[Opening Provided material section]
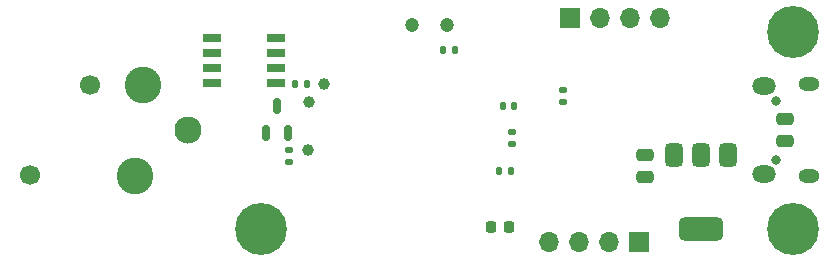
<source format=gbr>
%TF.GenerationSoftware,KiCad,Pcbnew,9.0.0*%
%TF.CreationDate,2025-03-28T00:52:52+01:00*%
%TF.ProjectId,DMX-Adapter-small-V3,444d582d-4164-4617-9074-65722d736d61,rev?*%
%TF.SameCoordinates,Original*%
%TF.FileFunction,Soldermask,Bot*%
%TF.FilePolarity,Negative*%
%FSLAX46Y46*%
G04 Gerber Fmt 4.6, Leading zero omitted, Abs format (unit mm)*
G04 Created by KiCad (PCBNEW 9.0.0) date 2025-03-28 00:52:52*
%MOMM*%
%LPD*%
G01*
G04 APERTURE LIST*
G04 Aperture macros list*
%AMRoundRect*
0 Rectangle with rounded corners*
0 $1 Rounding radius*
0 $2 $3 $4 $5 $6 $7 $8 $9 X,Y pos of 4 corners*
0 Add a 4 corners polygon primitive as box body*
4,1,4,$2,$3,$4,$5,$6,$7,$8,$9,$2,$3,0*
0 Add four circle primitives for the rounded corners*
1,1,$1+$1,$2,$3*
1,1,$1+$1,$4,$5*
1,1,$1+$1,$6,$7*
1,1,$1+$1,$8,$9*
0 Add four rect primitives between the rounded corners*
20,1,$1+$1,$2,$3,$4,$5,0*
20,1,$1+$1,$4,$5,$6,$7,0*
20,1,$1+$1,$6,$7,$8,$9,0*
20,1,$1+$1,$8,$9,$2,$3,0*%
G04 Aperture macros list end*
%ADD10C,1.000000*%
%ADD11RoundRect,0.135000X0.135000X0.185000X-0.135000X0.185000X-0.135000X-0.185000X0.135000X-0.185000X0*%
%ADD12RoundRect,0.225000X-0.225000X-0.250000X0.225000X-0.250000X0.225000X0.250000X-0.225000X0.250000X0*%
%ADD13R,1.700000X1.700000*%
%ADD14O,1.700000X1.700000*%
%ADD15C,1.200000*%
%ADD16C,4.400000*%
%ADD17C,1.700000*%
%ADD18C,3.100000*%
%ADD19C,2.300000*%
%ADD20O,0.800000X0.800000*%
%ADD21O,1.800000X1.150000*%
%ADD22O,2.000000X1.450000*%
%ADD23R,1.528000X0.650000*%
%ADD24RoundRect,0.135000X0.185000X-0.135000X0.185000X0.135000X-0.185000X0.135000X-0.185000X-0.135000X0*%
%ADD25RoundRect,0.150000X0.150000X-0.512500X0.150000X0.512500X-0.150000X0.512500X-0.150000X-0.512500X0*%
%ADD26RoundRect,0.140000X-0.140000X-0.170000X0.140000X-0.170000X0.140000X0.170000X-0.140000X0.170000X0*%
%ADD27RoundRect,0.140000X0.170000X-0.140000X0.170000X0.140000X-0.170000X0.140000X-0.170000X-0.140000X0*%
%ADD28RoundRect,0.375000X-0.375000X0.625000X-0.375000X-0.625000X0.375000X-0.625000X0.375000X0.625000X0*%
%ADD29RoundRect,0.500000X-1.400000X0.500000X-1.400000X-0.500000X1.400000X-0.500000X1.400000X0.500000X0*%
%ADD30RoundRect,0.135000X-0.135000X-0.185000X0.135000X-0.185000X0.135000X0.185000X-0.135000X0.185000X0*%
%ADD31RoundRect,0.250000X0.475000X-0.250000X0.475000X0.250000X-0.475000X0.250000X-0.475000X-0.250000X0*%
%ADD32RoundRect,0.140000X-0.170000X0.140000X-0.170000X-0.140000X0.170000X-0.140000X0.170000X0.140000X0*%
G04 APERTURE END LIST*
D10*
%TO.C,TP3*%
X160800000Y-38150000D03*
%TD*%
%TO.C,TP2*%
X160850000Y-34100000D03*
%TD*%
%TO.C,TP1*%
X162150000Y-32550000D03*
%TD*%
D11*
%TO.C,R5*%
X177970000Y-39950000D03*
X176950000Y-39950000D03*
%TD*%
D12*
%TO.C,C14*%
X176275000Y-44700000D03*
X177825000Y-44700000D03*
%TD*%
D13*
%TO.C,J3*%
X182950000Y-27000000D03*
D14*
X185490000Y-27000000D03*
X188030000Y-27000000D03*
X190570000Y-27000000D03*
%TD*%
D15*
%TO.C,SW2*%
X169600000Y-27600000D03*
X172600000Y-27600000D03*
%TD*%
D16*
%TO.C,H1*%
X201850000Y-28150000D03*
%TD*%
%TO.C,H2*%
X201850000Y-44850000D03*
%TD*%
D13*
%TO.C,J2*%
X188840000Y-46000000D03*
D14*
X186300000Y-46000000D03*
X183760000Y-46000000D03*
X181220000Y-46000000D03*
%TD*%
D17*
%TO.C,J4*%
X137260000Y-40310000D03*
X142340000Y-32690000D03*
D18*
X146150000Y-40410000D03*
X146785000Y-32690000D03*
D19*
X150600000Y-36500000D03*
%TD*%
D16*
%TO.C,H3*%
X156850000Y-44850000D03*
%TD*%
D20*
%TO.C,J1*%
X200450000Y-39000000D03*
X200450000Y-34000000D03*
D21*
X203200000Y-40375000D03*
D22*
X199400000Y-40225000D03*
X199400000Y-32775000D03*
D21*
X203200000Y-32625000D03*
%TD*%
D11*
%TO.C,R2*%
X160720000Y-32550000D03*
X159700000Y-32550000D03*
%TD*%
D23*
%TO.C,U2*%
X158122000Y-28700000D03*
X158122000Y-29970000D03*
X158122000Y-31240000D03*
X158122000Y-32510000D03*
X152700000Y-32510000D03*
X152700000Y-31240000D03*
X152700000Y-29970000D03*
X152700000Y-28700000D03*
%TD*%
D24*
%TO.C,R8*%
X159150000Y-39170000D03*
X159150000Y-38150000D03*
%TD*%
D25*
%TO.C,Q2*%
X159100000Y-36700000D03*
X157200000Y-36700000D03*
X158150000Y-34425000D03*
%TD*%
D26*
%TO.C,C2*%
X177310000Y-34430000D03*
X178270000Y-34430000D03*
%TD*%
D27*
%TO.C,C4*%
X178070000Y-37630000D03*
X178070000Y-36670000D03*
%TD*%
D28*
%TO.C,U3*%
X191750000Y-38575000D03*
X194050000Y-38575000D03*
D29*
X194050000Y-44875000D03*
D28*
X196350000Y-38575000D03*
%TD*%
D30*
%TO.C,R6*%
X172250000Y-29675000D03*
X173270000Y-29675000D03*
%TD*%
D31*
%TO.C,C11*%
X189350000Y-40500000D03*
X189350000Y-38600000D03*
%TD*%
D32*
%TO.C,C3*%
X182420000Y-33120000D03*
X182420000Y-34080000D03*
%TD*%
D31*
%TO.C,C10*%
X201200000Y-37450000D03*
X201200000Y-35550000D03*
%TD*%
M02*

</source>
[Closing Provided material section]
■ **The problem**: Write the listing out exactly, apart from its pictures.

■ **The completed task**:
<source format=gbr>
%TF.GenerationSoftware,KiCad,Pcbnew,9.0.0*%
%TF.CreationDate,2025-03-28T00:52:52+01:00*%
%TF.ProjectId,DMX-Adapter-small-V3,444d582d-4164-4617-9074-65722d736d61,rev?*%
%TF.SameCoordinates,Original*%
%TF.FileFunction,Soldermask,Bot*%
%TF.FilePolarity,Negative*%
%FSLAX46Y46*%
G04 Gerber Fmt 4.6, Leading zero omitted, Abs format (unit mm)*
G04 Created by KiCad (PCBNEW 9.0.0) date 2025-03-28 00:52:52*
%MOMM*%
%LPD*%
G01*
G04 APERTURE LIST*
G04 Aperture macros list*
%AMRoundRect*
0 Rectangle with rounded corners*
0 $1 Rounding radius*
0 $2 $3 $4 $5 $6 $7 $8 $9 X,Y pos of 4 corners*
0 Add a 4 corners polygon primitive as box body*
4,1,4,$2,$3,$4,$5,$6,$7,$8,$9,$2,$3,0*
0 Add four circle primitives for the rounded corners*
1,1,$1+$1,$2,$3*
1,1,$1+$1,$4,$5*
1,1,$1+$1,$6,$7*
1,1,$1+$1,$8,$9*
0 Add four rect primitives between the rounded corners*
20,1,$1+$1,$2,$3,$4,$5,0*
20,1,$1+$1,$4,$5,$6,$7,0*
20,1,$1+$1,$6,$7,$8,$9,0*
20,1,$1+$1,$8,$9,$2,$3,0*%
G04 Aperture macros list end*
%ADD10C,1.000000*%
%ADD11RoundRect,0.135000X0.135000X0.185000X-0.135000X0.185000X-0.135000X-0.185000X0.135000X-0.185000X0*%
%ADD12RoundRect,0.225000X-0.225000X-0.250000X0.225000X-0.250000X0.225000X0.250000X-0.225000X0.250000X0*%
%ADD13R,1.700000X1.700000*%
%ADD14O,1.700000X1.700000*%
%ADD15C,1.200000*%
%ADD16C,4.400000*%
%ADD17C,1.700000*%
%ADD18C,3.100000*%
%ADD19C,2.300000*%
%ADD20O,0.800000X0.800000*%
%ADD21O,1.800000X1.150000*%
%ADD22O,2.000000X1.450000*%
%ADD23R,1.528000X0.650000*%
%ADD24RoundRect,0.135000X0.185000X-0.135000X0.185000X0.135000X-0.185000X0.135000X-0.185000X-0.135000X0*%
%ADD25RoundRect,0.150000X0.150000X-0.512500X0.150000X0.512500X-0.150000X0.512500X-0.150000X-0.512500X0*%
%ADD26RoundRect,0.140000X-0.140000X-0.170000X0.140000X-0.170000X0.140000X0.170000X-0.140000X0.170000X0*%
%ADD27RoundRect,0.140000X0.170000X-0.140000X0.170000X0.140000X-0.170000X0.140000X-0.170000X-0.140000X0*%
%ADD28RoundRect,0.375000X-0.375000X0.625000X-0.375000X-0.625000X0.375000X-0.625000X0.375000X0.625000X0*%
%ADD29RoundRect,0.500000X-1.400000X0.500000X-1.400000X-0.500000X1.400000X-0.500000X1.400000X0.500000X0*%
%ADD30RoundRect,0.135000X-0.135000X-0.185000X0.135000X-0.185000X0.135000X0.185000X-0.135000X0.185000X0*%
%ADD31RoundRect,0.250000X0.475000X-0.250000X0.475000X0.250000X-0.475000X0.250000X-0.475000X-0.250000X0*%
%ADD32RoundRect,0.140000X-0.170000X0.140000X-0.170000X-0.140000X0.170000X-0.140000X0.170000X0.140000X0*%
G04 APERTURE END LIST*
D10*
%TO.C,TP3*%
X160800000Y-38150000D03*
%TD*%
%TO.C,TP2*%
X160850000Y-34100000D03*
%TD*%
%TO.C,TP1*%
X162150000Y-32550000D03*
%TD*%
D11*
%TO.C,R5*%
X177970000Y-39950000D03*
X176950000Y-39950000D03*
%TD*%
D12*
%TO.C,C14*%
X176275000Y-44700000D03*
X177825000Y-44700000D03*
%TD*%
D13*
%TO.C,J3*%
X182950000Y-27000000D03*
D14*
X185490000Y-27000000D03*
X188030000Y-27000000D03*
X190570000Y-27000000D03*
%TD*%
D15*
%TO.C,SW2*%
X169600000Y-27600000D03*
X172600000Y-27600000D03*
%TD*%
D16*
%TO.C,H1*%
X201850000Y-28150000D03*
%TD*%
%TO.C,H2*%
X201850000Y-44850000D03*
%TD*%
D13*
%TO.C,J2*%
X188840000Y-46000000D03*
D14*
X186300000Y-46000000D03*
X183760000Y-46000000D03*
X181220000Y-46000000D03*
%TD*%
D17*
%TO.C,J4*%
X137260000Y-40310000D03*
X142340000Y-32690000D03*
D18*
X146150000Y-40410000D03*
X146785000Y-32690000D03*
D19*
X150600000Y-36500000D03*
%TD*%
D16*
%TO.C,H3*%
X156850000Y-44850000D03*
%TD*%
D20*
%TO.C,J1*%
X200450000Y-39000000D03*
X200450000Y-34000000D03*
D21*
X203200000Y-40375000D03*
D22*
X199400000Y-40225000D03*
X199400000Y-32775000D03*
D21*
X203200000Y-32625000D03*
%TD*%
D11*
%TO.C,R2*%
X160720000Y-32550000D03*
X159700000Y-32550000D03*
%TD*%
D23*
%TO.C,U2*%
X158122000Y-28700000D03*
X158122000Y-29970000D03*
X158122000Y-31240000D03*
X158122000Y-32510000D03*
X152700000Y-32510000D03*
X152700000Y-31240000D03*
X152700000Y-29970000D03*
X152700000Y-28700000D03*
%TD*%
D24*
%TO.C,R8*%
X159150000Y-39170000D03*
X159150000Y-38150000D03*
%TD*%
D25*
%TO.C,Q2*%
X159100000Y-36700000D03*
X157200000Y-36700000D03*
X158150000Y-34425000D03*
%TD*%
D26*
%TO.C,C2*%
X177310000Y-34430000D03*
X178270000Y-34430000D03*
%TD*%
D27*
%TO.C,C4*%
X178070000Y-37630000D03*
X178070000Y-36670000D03*
%TD*%
D28*
%TO.C,U3*%
X191750000Y-38575000D03*
X194050000Y-38575000D03*
D29*
X194050000Y-44875000D03*
D28*
X196350000Y-38575000D03*
%TD*%
D30*
%TO.C,R6*%
X172250000Y-29675000D03*
X173270000Y-29675000D03*
%TD*%
D31*
%TO.C,C11*%
X189350000Y-40500000D03*
X189350000Y-38600000D03*
%TD*%
D32*
%TO.C,C3*%
X182420000Y-33120000D03*
X182420000Y-34080000D03*
%TD*%
D31*
%TO.C,C10*%
X201200000Y-37450000D03*
X201200000Y-35550000D03*
%TD*%
M02*

</source>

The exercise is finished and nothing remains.